What is this?   You need more detail...


----------



## indaswamp (May 5, 2021)

https://www.smokingmeatforums.com/threads/moved-the-fiocco-to-the-drying-chamber.306682/


----------



## zippy12 (May 5, 2021)

so this?

https://theroaminggastrognome.com/2015/12/17/culatello-and-fiocco-i-am-ham-ham-i-am/


----------



## indaswamp (May 5, 2021)

Zippy, the fiocco is the small muscle group on the front side of the ham after deboning. The Culatello is the big muscle group on the back side of the ham...

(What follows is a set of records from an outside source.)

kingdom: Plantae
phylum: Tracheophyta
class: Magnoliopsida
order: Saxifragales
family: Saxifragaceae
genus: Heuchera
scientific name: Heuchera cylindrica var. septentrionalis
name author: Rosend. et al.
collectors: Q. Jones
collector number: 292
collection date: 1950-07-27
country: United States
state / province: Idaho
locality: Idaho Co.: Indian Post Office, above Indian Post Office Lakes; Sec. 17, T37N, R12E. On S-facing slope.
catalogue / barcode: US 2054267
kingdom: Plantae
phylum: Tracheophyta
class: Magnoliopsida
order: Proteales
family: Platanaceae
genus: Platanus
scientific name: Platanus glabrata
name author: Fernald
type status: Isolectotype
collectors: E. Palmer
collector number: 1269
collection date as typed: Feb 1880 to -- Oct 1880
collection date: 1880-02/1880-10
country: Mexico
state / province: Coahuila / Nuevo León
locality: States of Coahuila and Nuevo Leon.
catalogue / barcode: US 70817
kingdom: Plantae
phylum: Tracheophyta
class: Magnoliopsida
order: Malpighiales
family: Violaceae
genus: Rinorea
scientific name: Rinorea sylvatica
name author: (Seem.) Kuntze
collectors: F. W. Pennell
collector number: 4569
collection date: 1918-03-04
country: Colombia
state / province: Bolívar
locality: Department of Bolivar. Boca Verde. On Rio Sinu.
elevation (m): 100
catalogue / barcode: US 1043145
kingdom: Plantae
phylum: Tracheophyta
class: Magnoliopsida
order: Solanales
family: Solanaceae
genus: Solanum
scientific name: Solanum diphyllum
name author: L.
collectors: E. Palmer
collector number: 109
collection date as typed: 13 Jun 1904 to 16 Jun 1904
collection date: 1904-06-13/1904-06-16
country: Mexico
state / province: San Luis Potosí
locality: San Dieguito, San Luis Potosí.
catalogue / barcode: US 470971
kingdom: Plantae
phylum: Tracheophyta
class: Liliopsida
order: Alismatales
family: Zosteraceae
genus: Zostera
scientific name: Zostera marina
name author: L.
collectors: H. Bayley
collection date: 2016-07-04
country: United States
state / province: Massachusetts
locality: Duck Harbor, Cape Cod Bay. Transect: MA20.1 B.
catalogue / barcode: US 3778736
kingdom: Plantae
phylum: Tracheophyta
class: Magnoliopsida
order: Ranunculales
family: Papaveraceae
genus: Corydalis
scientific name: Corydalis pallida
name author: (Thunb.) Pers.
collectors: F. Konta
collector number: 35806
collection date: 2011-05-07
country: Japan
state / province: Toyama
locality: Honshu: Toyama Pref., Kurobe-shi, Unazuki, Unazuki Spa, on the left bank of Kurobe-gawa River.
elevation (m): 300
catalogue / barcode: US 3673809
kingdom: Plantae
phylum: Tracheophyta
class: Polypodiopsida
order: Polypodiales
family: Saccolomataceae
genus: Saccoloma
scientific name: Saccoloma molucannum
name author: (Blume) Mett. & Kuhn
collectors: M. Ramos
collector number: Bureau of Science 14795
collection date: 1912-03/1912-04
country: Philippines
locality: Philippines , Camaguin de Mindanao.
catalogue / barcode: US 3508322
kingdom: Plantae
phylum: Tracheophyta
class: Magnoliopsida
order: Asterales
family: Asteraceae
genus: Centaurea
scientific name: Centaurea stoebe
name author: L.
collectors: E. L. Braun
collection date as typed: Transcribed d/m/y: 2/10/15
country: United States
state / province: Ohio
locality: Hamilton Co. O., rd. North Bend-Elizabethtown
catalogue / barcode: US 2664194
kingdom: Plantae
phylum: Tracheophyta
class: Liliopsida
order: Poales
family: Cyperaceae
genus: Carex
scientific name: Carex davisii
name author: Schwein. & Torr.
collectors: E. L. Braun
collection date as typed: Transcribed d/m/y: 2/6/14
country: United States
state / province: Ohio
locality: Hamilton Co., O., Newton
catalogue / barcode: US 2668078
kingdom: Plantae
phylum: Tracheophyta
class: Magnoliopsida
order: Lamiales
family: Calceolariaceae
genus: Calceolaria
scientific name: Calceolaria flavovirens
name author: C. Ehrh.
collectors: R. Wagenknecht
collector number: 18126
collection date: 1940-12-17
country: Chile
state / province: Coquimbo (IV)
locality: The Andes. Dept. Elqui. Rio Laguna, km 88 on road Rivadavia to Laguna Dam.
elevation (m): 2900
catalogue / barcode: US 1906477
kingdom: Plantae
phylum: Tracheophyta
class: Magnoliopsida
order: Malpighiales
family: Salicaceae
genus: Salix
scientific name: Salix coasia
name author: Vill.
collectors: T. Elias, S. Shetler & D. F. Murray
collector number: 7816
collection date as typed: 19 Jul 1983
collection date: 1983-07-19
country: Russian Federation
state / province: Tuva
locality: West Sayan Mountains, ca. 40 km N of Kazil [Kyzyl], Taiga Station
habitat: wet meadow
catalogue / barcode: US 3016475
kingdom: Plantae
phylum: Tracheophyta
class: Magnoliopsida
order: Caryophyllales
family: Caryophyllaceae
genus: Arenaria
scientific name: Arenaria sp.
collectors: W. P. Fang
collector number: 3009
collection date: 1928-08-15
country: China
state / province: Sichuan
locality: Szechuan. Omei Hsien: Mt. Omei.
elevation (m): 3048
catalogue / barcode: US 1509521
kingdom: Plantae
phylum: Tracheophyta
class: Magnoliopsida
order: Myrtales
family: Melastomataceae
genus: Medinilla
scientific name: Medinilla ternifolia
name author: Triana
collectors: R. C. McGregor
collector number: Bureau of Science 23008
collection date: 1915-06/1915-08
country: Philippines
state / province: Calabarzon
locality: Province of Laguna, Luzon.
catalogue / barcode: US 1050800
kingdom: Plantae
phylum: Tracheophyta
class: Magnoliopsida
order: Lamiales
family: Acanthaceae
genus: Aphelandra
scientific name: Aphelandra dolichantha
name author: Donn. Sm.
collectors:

Culatello is the king of salumi in Italy! The Fiocco is the redheaded step child...still good, but not aged as long as a Culatello so not the depth of flavor.


----------



## indaswamp (May 5, 2021)

Yep.


----------



## indaswamp (May 5, 2021)

My Grandfather traced our family tree all the way back to Correggio, Italy which is in the Emilia-Romagna province of Italy...(which is where Culatello is made) and I have been wanting to make a Culatello for a long time. I finally bought a pig, butchered it and now have both the Fiocco and Culatello hanging in my chamber.


----------



## TNJAKE (May 5, 2021)

Gonna be delicious Keith. Always a fan of your knowledge and talent when it comes to things like this. Waiting for the finish


----------



## zippy12 (May 5, 2021)

This is a special art!

I have done FL-c but have not built the chambers for this stuff

nice job


----------



## Mmmm Meat (May 5, 2021)

That beauty will be a nice addition to pre-Thanksgiving dinner hors d'oeuvres.  I probably missed it - did you use any spice mix on the exterior prior to encasing it?


----------



## indaswamp (May 5, 2021)

No, just Salt and BP......went traditional with it.


----------



## Brokenhandle (May 5, 2021)

Yep , waiting for the finish also! It's truly a work of art with all you do!

Ryan


----------



## indaswamp (May 5, 2021)

I was able to give the Fiocco more shape when I reworked it. It has a more traditionl look now and should dry really even now.


----------



## indaswamp (May 5, 2021)

TNJAKE said:


> Gonna be delicious Keith. Always a fan of your knowledge and talent when it comes to things like this. Waiting for the finish


Thanks Jake! I'll know if I did it right when I cut it open!



zippy12 said:


> This is a special art!
> 
> I have done FL-c but have not built the chambers for this stuff
> 
> nice job


Thanks zippy! Salumi is easier to make than salami....whole muscles before minced meats.....
The Culatello will be ready in about 16 months.



Brokenhandle said:


> Yep , waiting for the finish also! It's truly a work of art with all you do!
> 
> Ryan


Thanks Ryan. I am passionate about exceptional food...and that carried over to my Charcuterie.


----------



## HalfSmoked (May 6, 2021)

Awesome I admire your skill and patience.

Warren


----------



## daveomak (May 6, 2021)

Looks good Inda....   Did you remove the cling film before applying the netting ???


----------



## indaswamp (May 6, 2021)

HalfSmoked said:


> Awesome I admire your skill and patience.
> 
> Warren


Thanks Warren.



daveomak said:


> Looks good Inda....   Did you remove the cling film before applying the netting ???


Yep, sure did Dave....Thanks.


----------



## SCBBQ (May 6, 2021)

Really cool - if anything it teaches you patience !


----------



## SmokinAl (May 6, 2021)

Very interesting!
Will be waiting for the finish!
Al


----------



## indaswamp (May 6, 2021)

SCBBQ said:


> Really cool - if anything it teaches you patience !


Thanks SCBBQ. I've been waiting for years already! what's another 6 months???  LOL!!




SmokinAl said:


> Very interesting!
> Will be waiting for the finish!
> Al


Thanks Al! Gonna save this one for Christmas 2021.


----------



## indaswamp (May 6, 2021)

FYI, I found it easiest to fold the netting over halfway onto itself, then slide the folded end onto the fiocco about 1/3. Then pull the folded end over onto the meat. The netting slides on itself and helps to protect the sugna layer on the meat. It lays in place as it unrolls.


----------